Exercise directions:
Print the data exactly as it appears, keeping every word.

══════════════════════════════

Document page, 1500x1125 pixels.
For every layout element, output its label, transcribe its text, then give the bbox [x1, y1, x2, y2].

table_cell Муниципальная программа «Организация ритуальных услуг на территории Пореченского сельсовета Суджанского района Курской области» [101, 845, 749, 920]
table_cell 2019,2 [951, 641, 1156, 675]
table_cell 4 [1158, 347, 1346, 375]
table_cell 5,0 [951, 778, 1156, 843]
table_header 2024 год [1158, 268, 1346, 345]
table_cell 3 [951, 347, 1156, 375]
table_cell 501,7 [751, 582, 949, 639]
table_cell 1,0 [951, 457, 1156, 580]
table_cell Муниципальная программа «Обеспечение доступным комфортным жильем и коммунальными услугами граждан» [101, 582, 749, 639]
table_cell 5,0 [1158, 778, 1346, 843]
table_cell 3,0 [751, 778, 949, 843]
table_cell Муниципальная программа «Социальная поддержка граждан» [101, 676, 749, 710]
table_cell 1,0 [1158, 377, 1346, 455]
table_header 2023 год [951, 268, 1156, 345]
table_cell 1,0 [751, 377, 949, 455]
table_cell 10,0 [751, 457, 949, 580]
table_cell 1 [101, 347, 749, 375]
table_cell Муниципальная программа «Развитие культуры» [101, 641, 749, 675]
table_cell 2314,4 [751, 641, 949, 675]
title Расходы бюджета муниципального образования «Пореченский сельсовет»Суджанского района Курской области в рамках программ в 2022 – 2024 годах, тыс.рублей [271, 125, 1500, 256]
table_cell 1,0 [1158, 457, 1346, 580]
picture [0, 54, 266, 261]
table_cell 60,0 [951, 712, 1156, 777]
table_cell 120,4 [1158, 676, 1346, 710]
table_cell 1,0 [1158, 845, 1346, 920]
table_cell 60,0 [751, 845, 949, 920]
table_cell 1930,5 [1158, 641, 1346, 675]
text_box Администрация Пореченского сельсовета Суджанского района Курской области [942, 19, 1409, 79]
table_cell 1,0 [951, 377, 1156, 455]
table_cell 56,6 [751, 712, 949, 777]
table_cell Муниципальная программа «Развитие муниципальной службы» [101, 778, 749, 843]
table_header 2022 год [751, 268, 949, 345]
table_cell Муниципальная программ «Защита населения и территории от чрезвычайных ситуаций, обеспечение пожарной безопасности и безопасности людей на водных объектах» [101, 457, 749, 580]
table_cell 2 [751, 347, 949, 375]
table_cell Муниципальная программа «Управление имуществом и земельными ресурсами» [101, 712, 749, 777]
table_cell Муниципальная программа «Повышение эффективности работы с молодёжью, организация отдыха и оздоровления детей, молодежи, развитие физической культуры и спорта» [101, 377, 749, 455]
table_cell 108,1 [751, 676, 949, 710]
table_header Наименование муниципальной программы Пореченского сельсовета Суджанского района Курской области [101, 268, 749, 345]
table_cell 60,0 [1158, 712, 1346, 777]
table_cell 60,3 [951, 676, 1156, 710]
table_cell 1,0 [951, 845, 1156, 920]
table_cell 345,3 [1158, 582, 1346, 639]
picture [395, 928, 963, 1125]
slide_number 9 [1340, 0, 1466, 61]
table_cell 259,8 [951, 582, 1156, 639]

══════════════════════════════

Task response:
Document page, 1500x1125 pixels.
For every layout element, output its label, transcribe its text, then give the bbox [x1, y1, x2, y2].

table_cell Муниципальная программа «Организация ритуальных услуг на территории Пореченского сельсовета Суджанского района Курской области» [101, 845, 749, 920]
table_cell 2019,2 [951, 641, 1156, 675]
table_cell 4 [1158, 347, 1346, 375]
table_cell 5,0 [951, 778, 1156, 843]
table_header 2024 год [1158, 268, 1346, 345]
table_cell 3 [951, 347, 1156, 375]
table_cell 501,7 [751, 582, 949, 639]
table_cell 1,0 [951, 457, 1156, 580]
table_cell Муниципальная программа «Обеспечение доступным комфортным жильем и коммунальными услугами граждан» [101, 582, 749, 639]
table_cell 5,0 [1158, 778, 1346, 843]
table_cell 3,0 [751, 778, 949, 843]
table_cell Муниципальная программа «Социальная поддержка граждан» [101, 676, 749, 710]
table_cell 1,0 [1158, 377, 1346, 455]
table_header 2023 год [951, 268, 1156, 345]
table_cell 1,0 [751, 377, 949, 455]
table_cell 10,0 [751, 457, 949, 580]
table_cell 1 [101, 347, 749, 375]
table_cell Муниципальная программа «Развитие культуры» [101, 641, 749, 675]
table_cell 2314,4 [751, 641, 949, 675]
title Расходы бюджета муниципального образования «Пореченский сельсовет»Суджанского района Курской области в рамках программ в 2022 – 2024 годах, тыс.рублей [271, 125, 1500, 256]
table_cell 1,0 [1158, 457, 1346, 580]
picture [0, 54, 266, 261]
table_cell 60,0 [951, 712, 1156, 777]
table_cell 120,4 [1158, 676, 1346, 710]
table_cell 1,0 [1158, 845, 1346, 920]
table_cell 60,0 [751, 845, 949, 920]
table_cell 1930,5 [1158, 641, 1346, 675]
text_box Администрация Пореченского сельсовета Суджанского района Курской области [942, 19, 1409, 79]
table_cell 1,0 [951, 377, 1156, 455]
table_cell 56,6 [751, 712, 949, 777]
table_cell Муниципальная программа «Развитие муниципальной службы» [101, 778, 749, 843]
table_header 2022 год [751, 268, 949, 345]
table_cell Муниципальная программ «Защита населения и территории от чрезвычайных ситуаций, обеспечение пожарной безопасности и безопасности людей на водных объектах» [101, 457, 749, 580]
table_cell 2 [751, 347, 949, 375]
table_cell Муниципальная программа «Управление имуществом и земельными ресурсами» [101, 712, 749, 777]
table_cell Муниципальная программа «Повышение эффективности работы с молодёжью, организация отдыха и оздоровления детей, молодежи, развитие физической культуры и спорта» [101, 377, 749, 455]
table_cell 108,1 [751, 676, 949, 710]
table_header Наименование муниципальной программы Пореченского сельсовета Суджанского района Курской области [101, 268, 749, 345]
table_cell 60,0 [1158, 712, 1346, 777]
table_cell 60,3 [951, 676, 1156, 710]
table_cell 1,0 [951, 845, 1156, 920]
table_cell 345,3 [1158, 582, 1346, 639]
picture [395, 928, 963, 1125]
slide_number 9 [1340, 0, 1466, 61]
table_cell 259,8 [951, 582, 1156, 639]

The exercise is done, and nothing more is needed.